The Size and Amount of Geocities Accounts
Geocities would provide a limited amount of space for its users to build websites, although this amount grew over time. While the most famous about is fifteen megabytes per site, the number was actually much more variant and changed through different amounts over its lifetime. This is an attempt to find citations of the size from various sources; it is clear from the various points of reference that different people got different deals through Geocities over the years, especially with regard to paid versus free hosting.
This small size explains the usual look and feel of Geocities accounts, as users were naturally restricted in what items they could have on their pages, and would lean towards simple graphics or utilizing hotlinsk to build their look.

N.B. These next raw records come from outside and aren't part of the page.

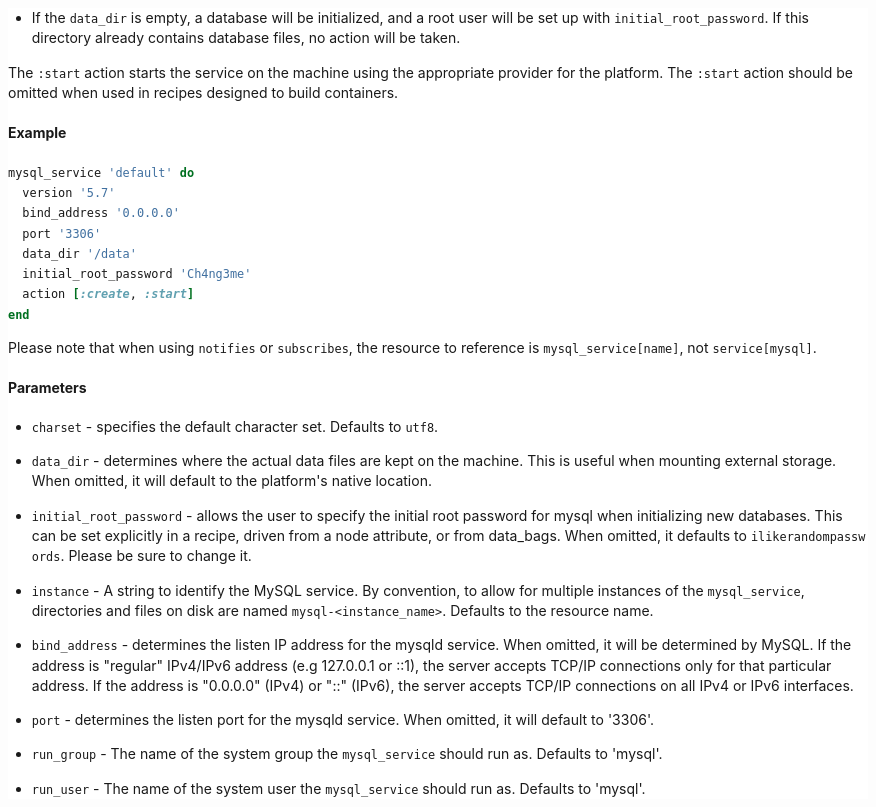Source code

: - If the `data_dir` is empty, a database will be initialized, and a
root user will be set up with `initial_root_password`. If this
directory already contains database files, no action will be taken.

The `:start` action starts the service on the machine using the
appropriate provider for the platform. The `:start` action should be
omitted when used in recipes designed to build containers.

#### Example
```ruby
mysql_service 'default' do
  version '5.7'
  bind_address '0.0.0.0'
  port '3306'  
  data_dir '/data'
  initial_root_password 'Ch4ng3me'
  action [:create, :start]
end
```

Please note that when using `notifies` or `subscribes`, the resource
to reference is `mysql_service[name]`, not `service[mysql]`.

#### Parameters

- `charset` - specifies the default character set. Defaults to `utf8`.

- `data_dir` - determines where the actual data files are kept
on the machine. This is useful when mounting external storage. When
omitted, it will default to the platform's native location.

- `initial_root_password` - allows the user to specify the initial
  root password for mysql when initializing new databases.
  This can be set explicitly in a recipe, driven from a node
  attribute, or from data_bags. When omitted, it defaults to
  `ilikerandompasswords`. Please be sure to change it.

- `instance` - A string to identify the MySQL service. By convention,
  to allow for multiple instances of the `mysql_service`, directories
  and files on disk are named `mysql-<instance_name>`. Defaults to the
  resource name.

- `bind_address` - determines the listen IP address for the mysqld service. When
  omitted, it will be determined by MySQL. If the address is "regular" IPv4/IPv6
  address (e.g 127.0.0.1 or ::1), the server accepts TCP/IP connections only for
  that particular address. If the address is "0.0.0.0" (IPv4) or "::" (IPv6), the
  server accepts TCP/IP connections on all IPv4 or IPv6 interfaces.

- `port` - determines the listen port for the mysqld service. When
  omitted, it will default to '3306'.

- `run_group` - The name of the system group the `mysql_service`
  should run as. Defaults to 'mysql'.

- `run_user` - The name of the system user the `mysql_service` should
  run as. Defaults to 'mysql'.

- 1997: 2mb Limit for Geocities. 
- April 29, 1997: Geocities welcomes its 500,000th "Homesteader" and increases the limit to 11mb. 
- 1998: 15mb limit for small business service 
- 1999: Geocities has 12 terabytes of storage. 
- 2001: 15mb for Geocities, 25mb for $8.95 a month 
- 2002: 15mb Limit for Geocities.
- 2002: 25mb for the newly introduced "Geocities Plus"
- 2003: 25mb for Geocities Plus (As of June)
- 2005: 75mb for Geocities Plus (As of January)
- 2005: 25mb for Geocities Plus (As of April)
Yahoo's Site Explorer showed 23M html pages in Yahoo's index as of April 29th, 2009.
Tips n' Tricks
- Although simple directory listings aren't accessible user's accounts, you might be able to obtain Apache-style directory listing for their subdirectories. For example, by stripping off the page filename for http://www.geocities.com/nenehs_world1/discography/homebrew.html, we can obtain an index for the subdirectory http://www.geocities.com/nenehs_world1/discography/; the benefit of this is that there may exist files which are not linked internally or externally, so crawlers are not made aware of them. Unfortunately, it seems many users do not organize their content into subdirectories, instead preferring to dump all files directly into the user directory. Also, they may have been good webmasters and provided a directory index which overrides directory listings.
- User:Jscott, Joey paulprote and many others are downloading the main www.geocities.com stuff.
- User:Soult downloaded parts of de.geocities.com, which is available as tar archive here (download takes 1-2 minutes to start before the first packets arrive, be patient)
- User:Bbot is mirroring downloaded content.
- User:Scumola is crawling geocities using the archive.org crawler but on hold in June due to Comcast's 250GB bandwidth limit. Will resume in July.
- Asheesh Laroia (User:Paulproteus) helped test User-Agent tricks to download from Geocities, and purchased geociti.es.
- User:Gouki, is downloading br.geocities.com.
- User:Jourdy288 is going to try to save Sega Master System Land.